Ensuring business continuity when disaster strikes

27 August 2024

Within the last month, two IT catastrophes have rocked the world. On 19 July, global TV channels, transport networks and banks were knocked offline in a massive outage causing Windows computers to suddenly shut down; a Crowdstrike update was ultimately identified as the source of the error. Then on 30 July, another widespread outage affecting Microsoft 365 and Azure services was reported; this was initially blamed on a VMWare update, but later attributed to complications from a DDoS attack.

The impact on organisations was significant. OAG, a provider of digital flight information, reported that the world’s 20 largest airlines cancelled nearly 10,000 flights between 19-21 July. Digital banks and financial companies also struggled to serve their customers during the outage; Visa received more than 64,000 user reports on 19 July compared to its typical daily average of just 1,500. The NHS’ healthcare platform EMIS was adversely affected, leaving many GPs unable to make appointments, prescriptions, or receive test results.

The outage showcased just how vulnerable today’s networks are to software glitches and updates.

“The CrowdStrike situation is a reminder that delivering software quality at scale is incredibly difficult,” reports Greg Notch, chief information security officer at Expel. “While it’s easy to pile on the criticism, the security industry and its customers should take this opportunity to reflect on our own practices and review our threat models to ensure that when things like this happen in the future – and they will – we have prevention and resilience strategies in place to mitigate the impact.”

Jack Porter, public sector specialist at Logpoint, warns of the risk associated with relying on single providers and complex cyber ecosystems: “long term, this has the potential to see such software dependencies regarded as an additional risk. Large cybersecurity vendors may now be included with the likes of digital service providers such as AWS, Microsoft and Google services as key suppliers by insurance companies as this has illustrated the devasting impact a security software failure can have.”

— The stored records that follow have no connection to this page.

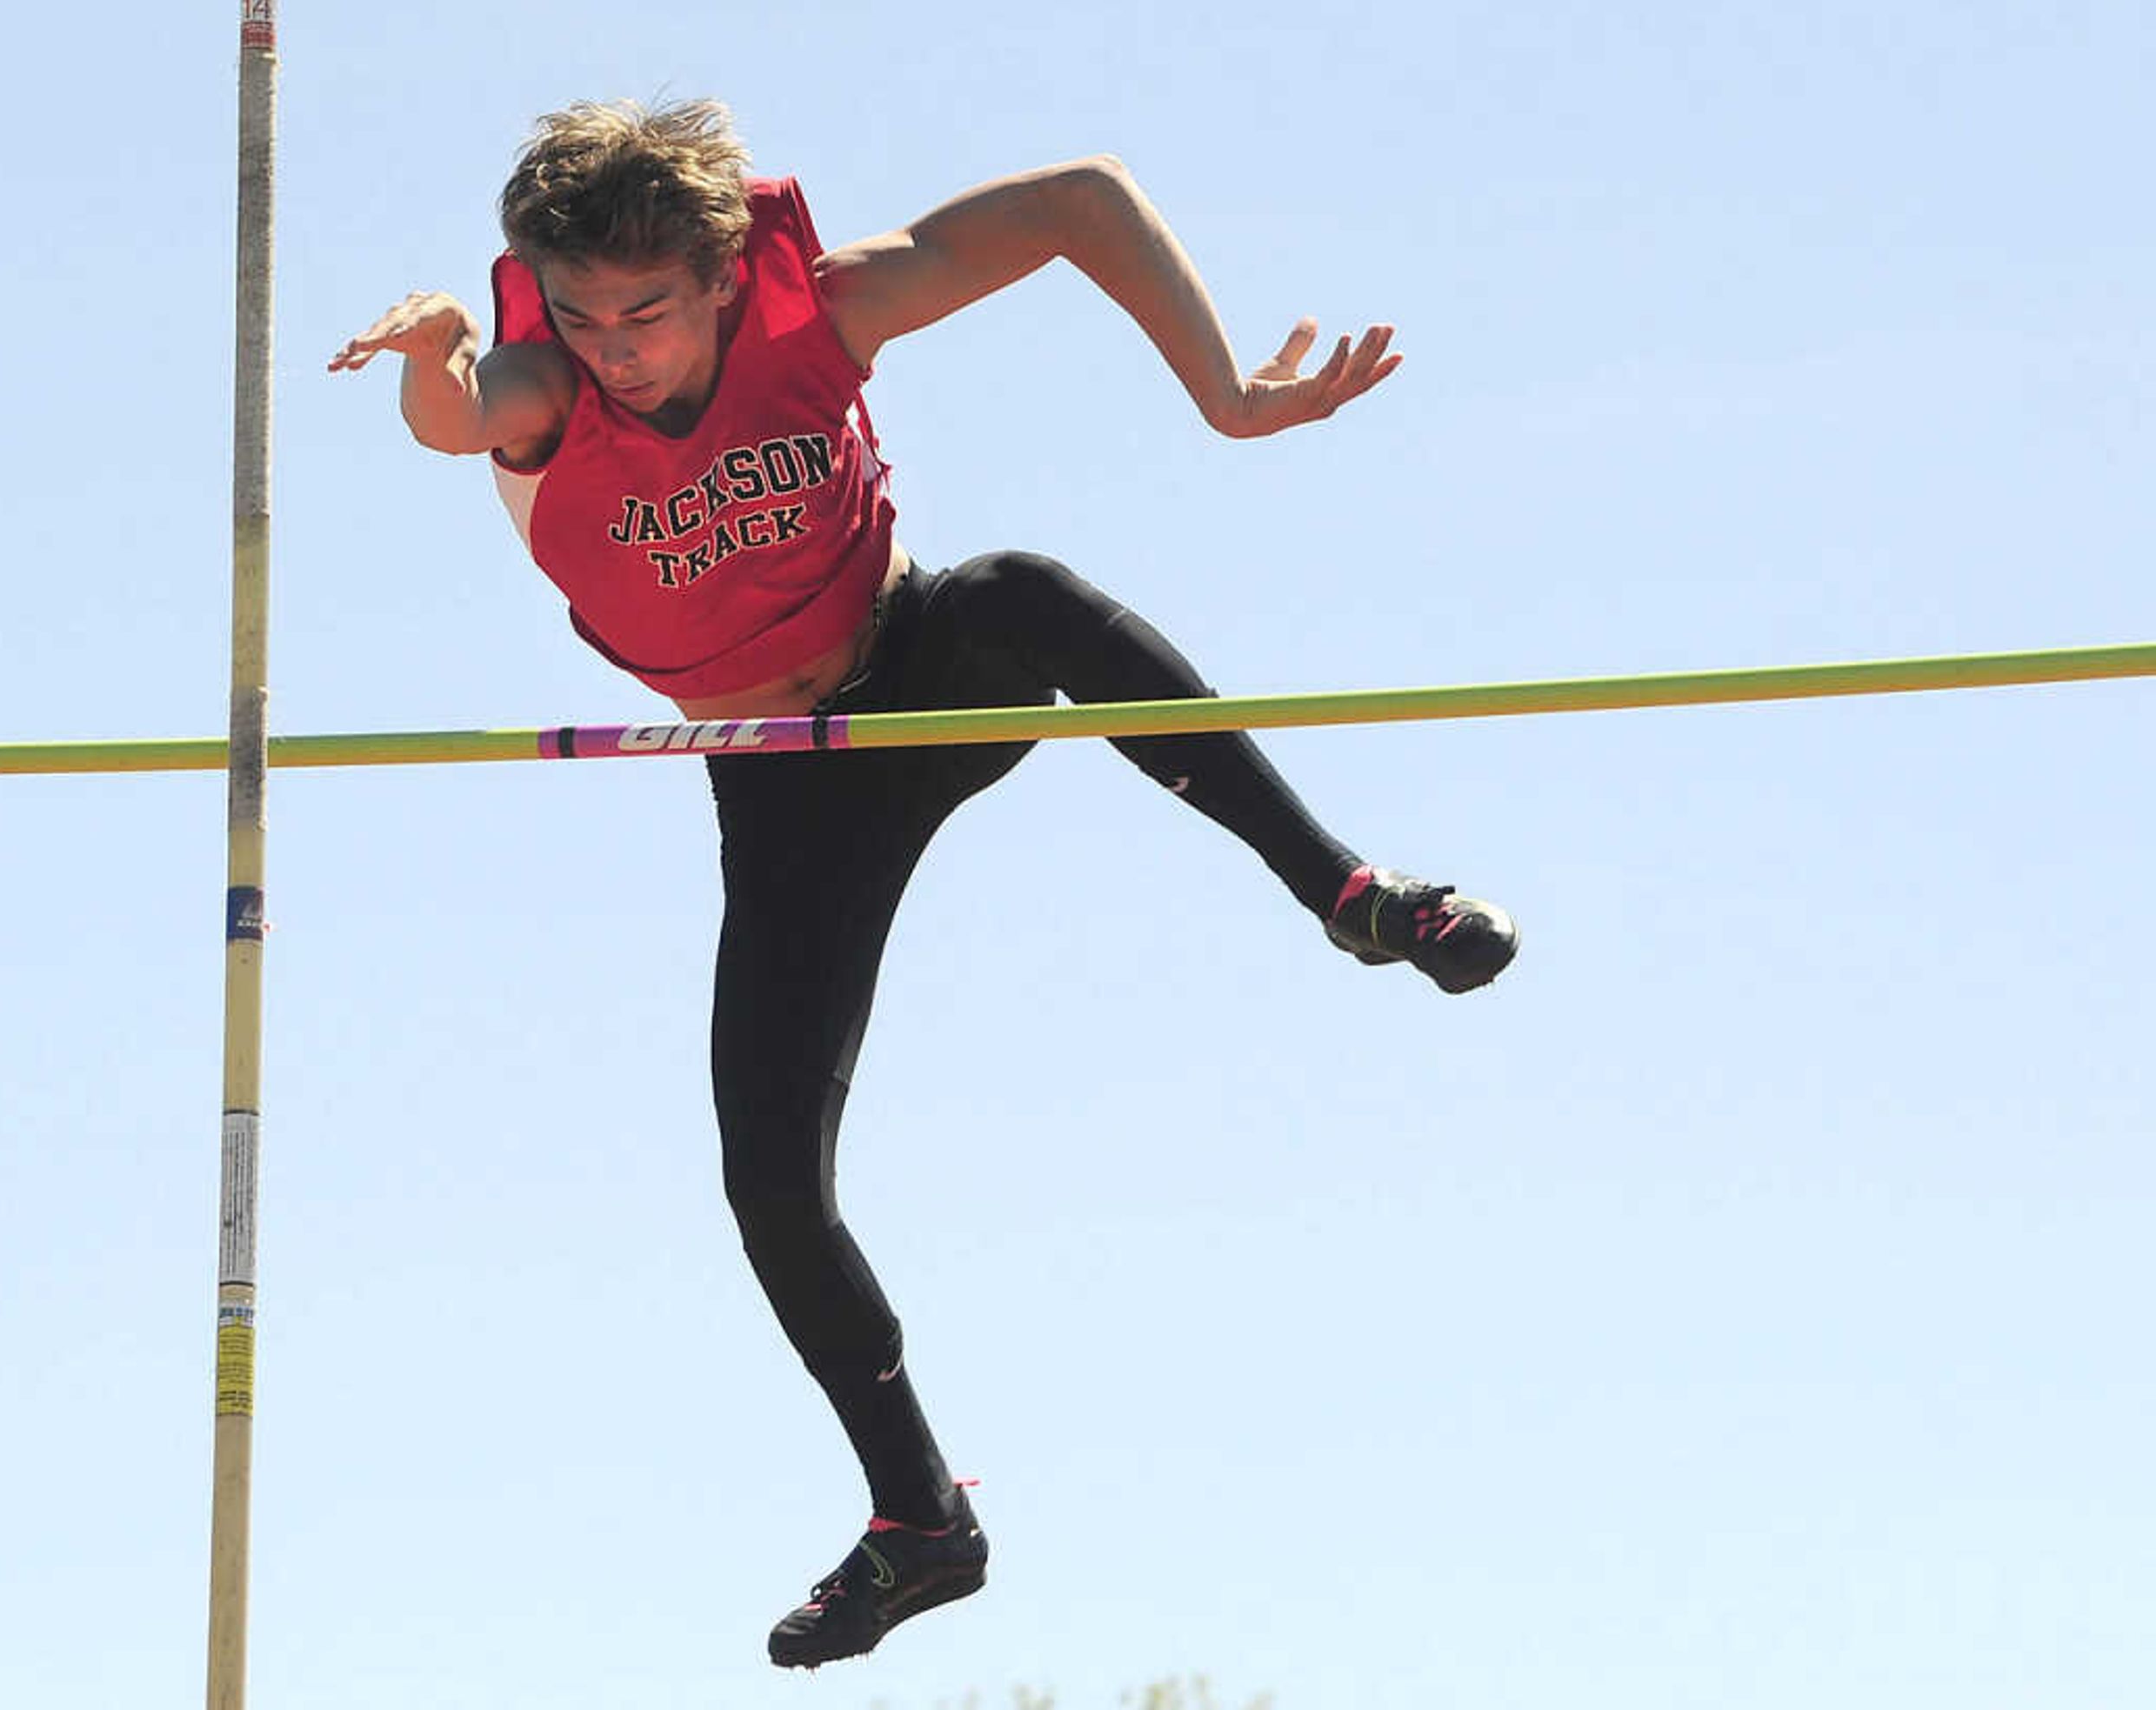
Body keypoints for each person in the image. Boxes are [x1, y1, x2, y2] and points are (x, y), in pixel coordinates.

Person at [329, 99, 1517, 1671]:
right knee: (768, 1185)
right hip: (785, 784)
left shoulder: (817, 304)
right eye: (588, 315)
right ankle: (920, 1522)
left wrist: (1227, 399)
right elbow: (468, 413)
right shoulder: (545, 382)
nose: (620, 350)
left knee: (1024, 592)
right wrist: (436, 357)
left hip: (914, 672)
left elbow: (1081, 197)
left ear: (724, 272)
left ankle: (1351, 893)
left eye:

Ultimately, this demonstrates the need for more robust and resilient solutions, so that issues can be resolved quickly without causing such widespread chaos.
“Preparedness is key - every IT and security vendor must have a robust system in place across its software development lifecycle to test upgrades before they are rolled out to ensure that there are no flaws within the updates,” asserts Mark Jow, security evangelist, Gigamon.

According to Notch, one way for companies to help themselves avoid these situations is to diversify their security technologies: “adopting best-of-breed solutions for each organisation’s specific needs and ensuring they integrate with each other is a huge first step in achieving that diversity and avoiding unnecessary risk. And if a company already has a comprehensive security platform in place, it would be in its security team’s best interest to look at ways of reinforcing redundancy plans for when a software issue impacts their security capabilities. Resilience is a critical outcome security teams should be delivering and testing.”

“Service Disruption Management (SDM) has emerged as a crucial tool for addressing these challenges, and these internal systems can be enhanced by integrating them with crowdsourced service disruption management (CSDM) solutions that can assess the scale of an outage and provide real-time information to affected users,” adds Mark Giles, lead industry analyst, Ookla. “By integrating CSDM with existing network management systems, service providers can gain a more comprehensive view of their performance and take swift action to mitigate the impact of service disruptions on end users. Identifying priority areas allows for a more coordinated response, minimising impact and protecting the company’s reputation.”